Spark Summit 2014 - Day 2
Following the Spark Summit 2014 - Day 2
#
The Emergence of the Enterprise Data Hub
Mike Olson (Chief Strategy Officer, Cloudera)
-
Cloudera plans to port Hadoop Ecosystem to Spark, as replacement to M/R.
-
Cloudera will keep support Impala, among Spark components.

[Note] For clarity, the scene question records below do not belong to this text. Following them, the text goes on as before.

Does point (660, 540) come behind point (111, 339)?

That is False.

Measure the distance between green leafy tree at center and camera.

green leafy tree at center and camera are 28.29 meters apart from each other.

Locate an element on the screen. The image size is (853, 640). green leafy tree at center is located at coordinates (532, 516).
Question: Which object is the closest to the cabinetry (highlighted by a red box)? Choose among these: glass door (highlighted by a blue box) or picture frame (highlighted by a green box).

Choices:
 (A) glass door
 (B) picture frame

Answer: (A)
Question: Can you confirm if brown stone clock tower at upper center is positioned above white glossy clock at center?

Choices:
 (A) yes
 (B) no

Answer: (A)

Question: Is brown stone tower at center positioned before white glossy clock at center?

IMHO, it is split efforts and I can understand why they are doing this, beside biz decision of course!
#
The Future of Spark
Patrick Wendell (Databricks)
##
Goals of project
- Empower Data scientists and engineers to do their job
- Expressive & clean API
- Unified runtime across many environments
- Powerful standard libraries
##
API
- Focus on API stability on Spark 1.0+ (breaking patchs are automatically rejected)
- Minor: Every 3 months (1.1 August), 1.2, 1.3
- Maintenance are kept active 1.0.1, 1.0.2, etc
##
Future is about libraries
- Focus on high-level libraries
- Packaged and distributed w/ Spark to provide full inter-operability
##
Spark SQL
- More active process
- Notion of schema RDDs
- Focus now are:
- Optimization
- Language extension (towards SQL92)
- Integration
##
What about Shark?
- Will be replaced by Spark SQL.
- JDBC server component preview on 1.0.1
- Final release to 1.1
##
Spark Core
- Allow extension/innovation by defining internal API’s
- Internal Storage API
- Spark shuffle API (sort-based, pipeline)
##
Timeline
Spark 1.0.1
- JSON Support
Spark 1.1
- Generalized Shuffle Interface
- MLlib stats algorithms
- JDBC Server
- Sort-based shuffle
Spark 1.2
- Refactor Storage Engine
Spark 1.3+
- SparkR
#
Beyond Analytics — Building Data Products for Data Natives
Monica Rogati - @mrogati (VP of Data at Jawbone)
##
Data Natives:
- Beyond digital natives, expect smart and seamlessly adapt
- Expect things to KNOW what they want, ie: Expect the thermostat programs itself
- The promise: better, richer, easier lives
- quite not there yet!
##
Data Products:
Context, Personalization by Using Data, from You, Others and The World
-
How data product can drive life changes (eat, sleep, exercise, achieve your goals)
Data Science is not about charts and Graphs is about delivery better experiences
##
Analytics + Exploration to Build Data Products
- Good Instrumentation
- Reliable Data Flow (fault tolerance, scalable)
- Data Cleanup
- Fast Iteration (if it takes 30min to have a top distro, we not gonna check the data)
- Good UX
More than that:
The virtuous cycle of smart interactions: More & better data comes from better UX, ie: Auto-complete for food app.